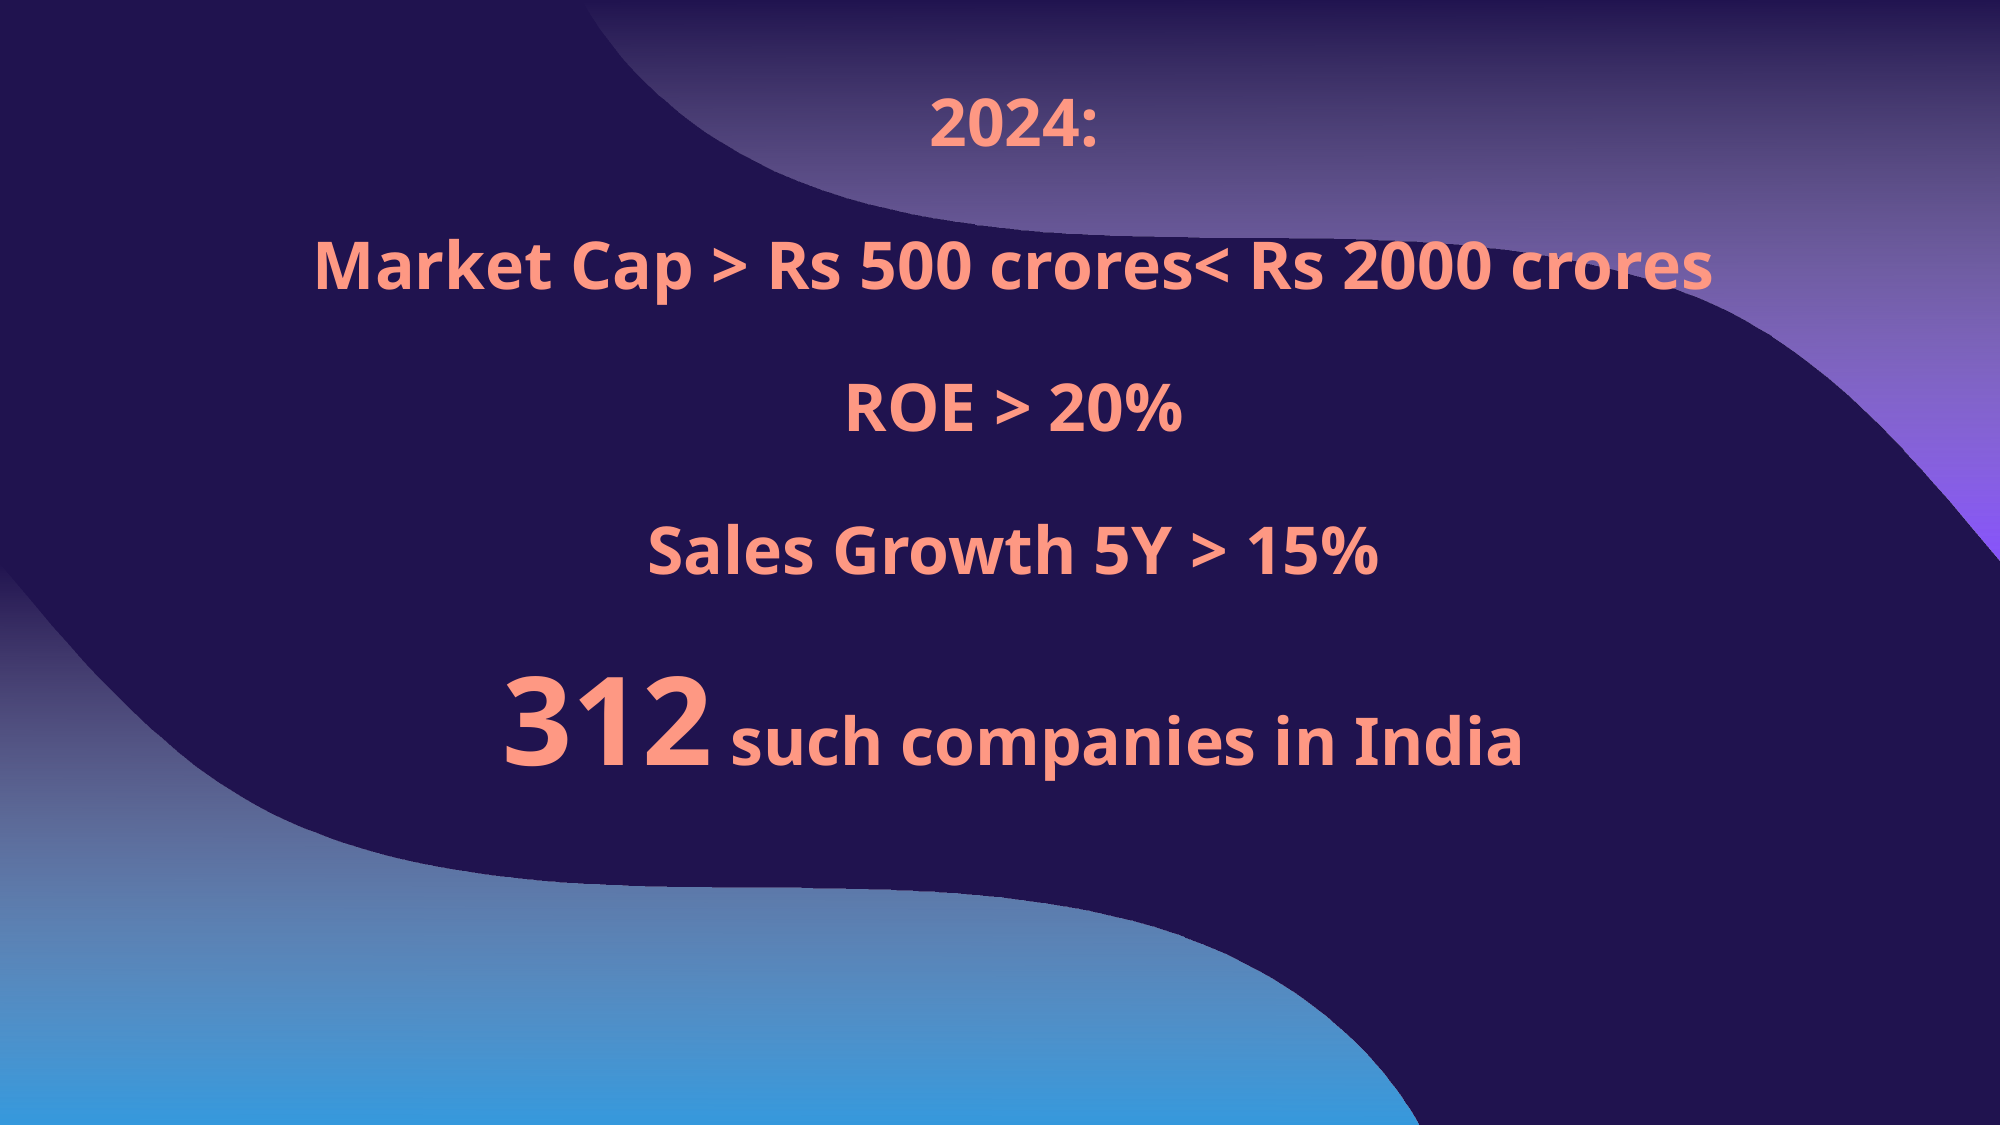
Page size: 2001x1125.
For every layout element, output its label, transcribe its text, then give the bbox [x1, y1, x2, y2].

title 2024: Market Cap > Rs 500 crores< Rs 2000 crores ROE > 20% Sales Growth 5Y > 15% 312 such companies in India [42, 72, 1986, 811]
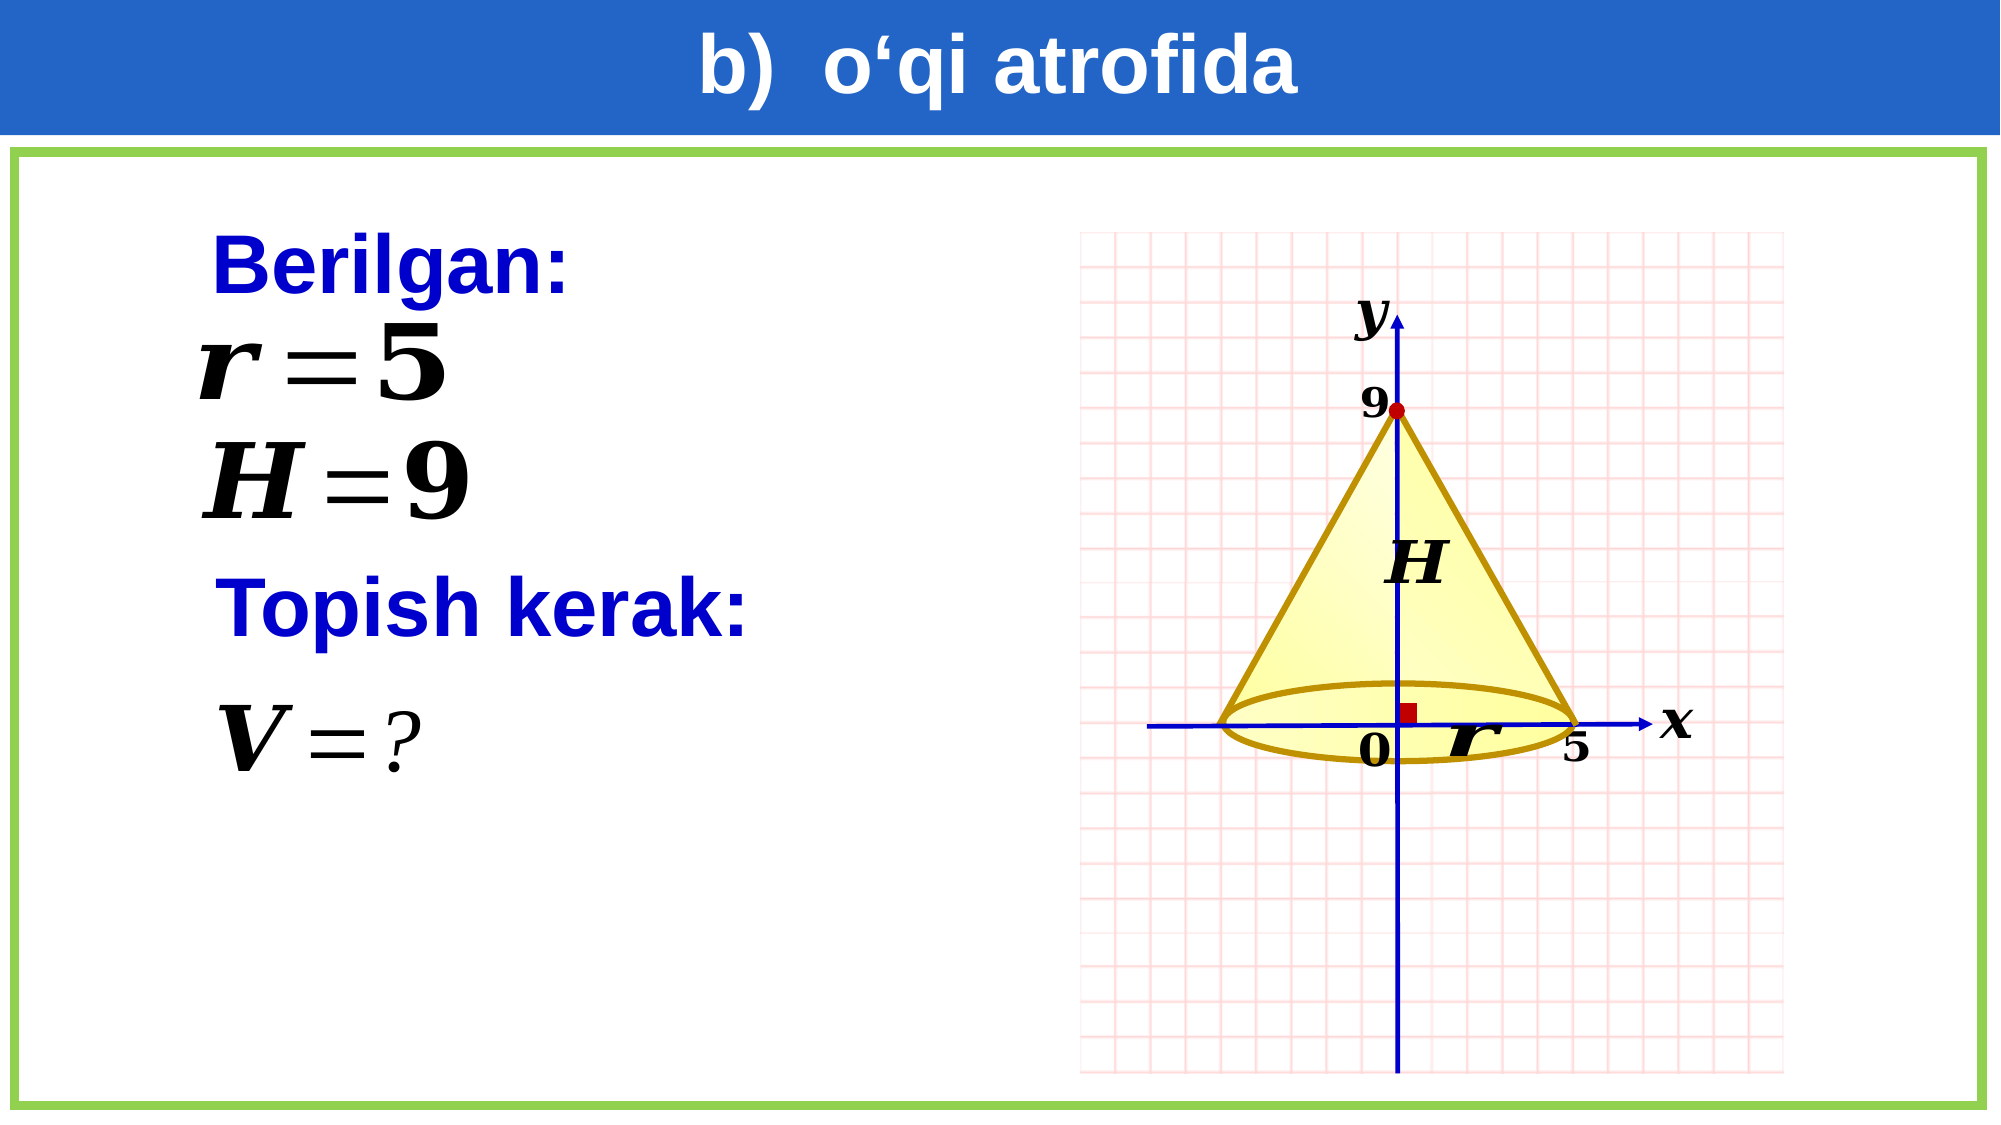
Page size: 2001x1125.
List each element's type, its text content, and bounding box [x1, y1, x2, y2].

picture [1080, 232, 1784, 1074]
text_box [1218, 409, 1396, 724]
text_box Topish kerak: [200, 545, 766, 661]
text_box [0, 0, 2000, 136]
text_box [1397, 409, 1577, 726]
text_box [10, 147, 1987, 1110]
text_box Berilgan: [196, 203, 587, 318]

···

#### [What is being asked]
Everything in the data except the pictures must be transcribed exactly.

#### [Exercise answer]
Page size: 2001x1125.
For every layout element, output its label, transcribe its text, then give the bbox [x1, y1, x2, y2].

title 2024: Market Cap > Rs 500 crores< Rs 2000 crores ROE > 20% Sales Growth 5Y > 15% 312 such companies in India [42, 72, 1986, 811]
Page size: 2001x1125.
List each element's type, its text content, and bounding box [x1, y1, x2, y2].

picture [1080, 232, 1784, 1074]
text_box [1218, 409, 1396, 724]
text_box Topish kerak: [200, 545, 766, 661]
text_box [0, 0, 2000, 136]
text_box [1397, 409, 1577, 726]
text_box [10, 147, 1987, 1110]
text_box Berilgan: [196, 203, 587, 318]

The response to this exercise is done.